= International Rubber Regulation Agreement =

International rubber cartel

The International Rubber Regulation Agreement was a 1934 accord between the United Kingdom, India, the Netherlands, France and Thailand that formed a cartel of major rubber producing nations to restrict global rubber production and maintain a stable, high price for natural rubber. The agreement covered between 90–100% of world producers of rubber. The agreement was in effect from June 1934 to the early part of 1942.

The agreement harmed the Malayan economy over the long run, as the rubber restrictions were most stringently enforced there.

In 1979 a new agreement was formed - an International Natural Rubber Agreement.

==Background==
Demand for rubber declined sharply after World War I resulting in the British enacting the Stevenson Plan in 1922 to restrict the supply of rubber to support rubber prices and ensure the profitability of British rubber plantations in the Far East. However, the plan had many flaws and was abandoned in 1928. By 1928 the plan both irritated the United States and lacked apparent purpose. Demand for rubber was robust due to expanded use of the automobile in the United States.

After the stock market crash of 1929 the Great Depression hit the United States and rubber demanded once again softened. It was in this context that the International Rubber Regulation Agreement was implemented.

The British were particularly supportive of a rubber agreement, as it was the single most important export from the British Colonial Empire.

==The Agreement==
Rubber prices hit an all-time low in 1932. In 1933, there were negotiations to collude on rubber production to boost rubber prices. The British and Dutch governments led the negotiations.

According to Cecile Rothe, it was understood by the negotiators that a rubber cartel could only succeed if the following conditions were met:

1. "All rubber-producing countries would have to cooperate.
2. Not only would all new planting have to be prohibited, but also an increase of the potential production of existing plantations would have to be prevented.
3. Prices must not be raised so high as to threaten failure through decrease in consumption.
4. The production capacity of young plantations would have to be taken into account in calculating the quota of each country.
5. Restrictive measures must not be more onerous for native cultivators than for the European estates.
6. The scheme must be practicable, especially as to native cultivation."

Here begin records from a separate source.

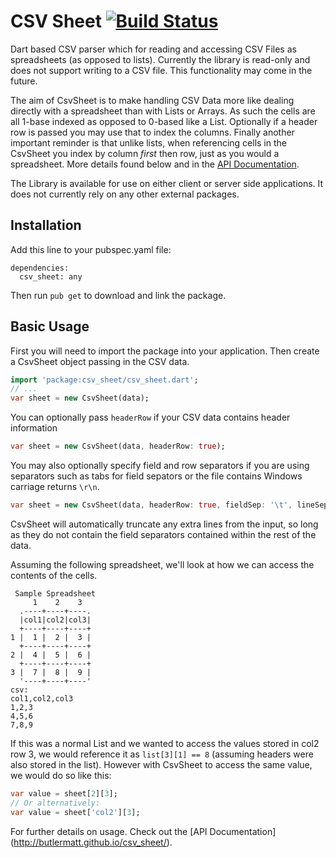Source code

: CSV Sheet [![Build Status](https://drone.io/github.com/butlermatt/csv_sheet/status.png)](https://drone.io/github.com/butlermatt/csv_sheet/latest)
=========

Dart based CSV parser which for reading and accessing CSV Files as spreadsheets
(as opposed to lists). Currently the library is read-only and does not support
writing to a CSV file. This functionality may come in the future.

The aim of CsvSheet is to make handling CSV Data more like dealing directly with
a spreadsheet than with Lists or Arrays. As such the cells are all 1-base indexed
as opposed to 0-based like a List. Optionally if a header row is passed you may
use that to index the columns. Finally another important reminder is that unlike
lists, when referencing cells in the CsvSheet you index by column *first* then
row, just as you would a spreadsheet. More details found below and in the
[API Documentation](http://butlermatt.github.io/csv_sheet/).

The Library is available for use on either client or server side applications.
It does not currently rely on any other external packages.

Installation
------------

Add this line to your pubspec.yaml file:

    dependencies:
      csv_sheet: any

Then run `pub get` to download and link the package.

Basic Usage
-----------

First you will need to import the package into your application. Then create
a CsvSheet object passing in the CSV data.

```dart
import 'package:csv_sheet/csv_sheet.dart';
// ...
var sheet = new CsvSheet(data);
```

You can optionally pass `headerRow` if your CSV data contains header information

```dart
var sheet = new CsvSheet(data, headerRow: true);
```

You may also optionally specify field and row separators if you are using
separators such as tabs for field sepators or the file contains Windows carriage
returns `\r\n`.

```dart
var sheet = new CsvSheet(data, headerRow: true, fieldSep: '\t', lineSep: '\r\n');
```

CsvSheet will automatically truncate any extra lines from the input, so long as
they do not contain the field separators contained within the rest of the data.

Assuming the following spreadsheet, we'll look at how we can access the contents
of the cells.

     Sample Spreadsheet
         1    2    3
      .----+----+----.
      |col1|col2|col3|
      +----+----+----+
    1 |  1 |  2 |  3 |
      +----+----+----+
    2 |  4 |  5 |  6 |
      +----+----+----+
    3 |  7 |  8 |  9 |
      '----+----+----'
    csv:
    col1,col2,col3
    1,2,3
    4,5,6
    7,8,9

If this was a normal List and we wanted to access the values stored in
col2 row 3, we would reference it as `list[3][1] == 8` (assuming headers were 
also stored in the list). However with CsvSheet to access the same value, we 
would do so like this:

```dart
var value = sheet[2][3];
// Or alternatively:
var value = sheet['col2'][3];
```

For further details on usage. Check out the [API Documentation]
(http://butlermatt.github.io/csv_sheet/).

The Agreement was enacted on June 1, 1934 between the United Kingdom, India, the Netherlands, France and Thailand to restrict the rubber supply in accordance with the decline of rubber prices to maintain rubber prices and profitability of rubber producing firms. The agreement both prevented establishment of new rubber plantations and placed production restrictions on existing plantations. The agreement in effect formed a cartel of rubber producing nations. To satisfy the interests of the opposite side, the rubber consuming nations, a new institutional body was established: a “Consumer Advisory Council”. Therein representatives of the three leading rubber consuming nations took place: For the United States this was „The Rubber Manufacturers’ Association of America", for Great Britain „The India Rubber Manufacturers’ Association of the United Kingdom" and for Germany the „Reichsverband der deutschen Kautschukindustrie”. Other major rubber consuming states, such as Japan or the Soviet Union, received no representation.

==Outcome==
Contemporary observers saw the International Rubber Regulation Agreement as more effective than the Stevenson Plan, a failed British plan to curtail rubber production and boost prices.

The United States tried to become independent of the rubber cartel: establishing rubber plantations in territories under its control; conducting research into rubber-producing plants that thrive in the United States' climate; and reinvigorated efforts to replace natural rubber in tires with a synthetic. In the Fordlandia venture, Henry Ford failed in an attempt to produce rubber in Brazil. The Goodyear Tire and Rubber Company developed plantations in the Philippines and Costa Rica and Harvey Firestone developed plantations in Liberia.

Research into synthetic rubber was limited by lack of knowledge of the chemical structure of rubber compounds until after 1945. DuPont had developed neoprene in the 1920s in response to the Stevenson Plan, but neoprene was too costly for making tires. During this period the International Rubber Research & Development Board and the Research Association of British Rubber Manufacturers were founded.

Also other technologically advanced countries like Germany and the Soviet Union developed in the interwar period synthetic rubber (e.g. Buna. But this was always more expensive than natural rubber.

==International Natural Rubber Agreement, 1979==
The first and only agreement to come from the United Nations Conference on Trade and Development Integrated Programme for Commodities was an International Natural Rubber Agreement. The agreement had similar objectives. It introduced the concept of joint responsibility for financing international stock.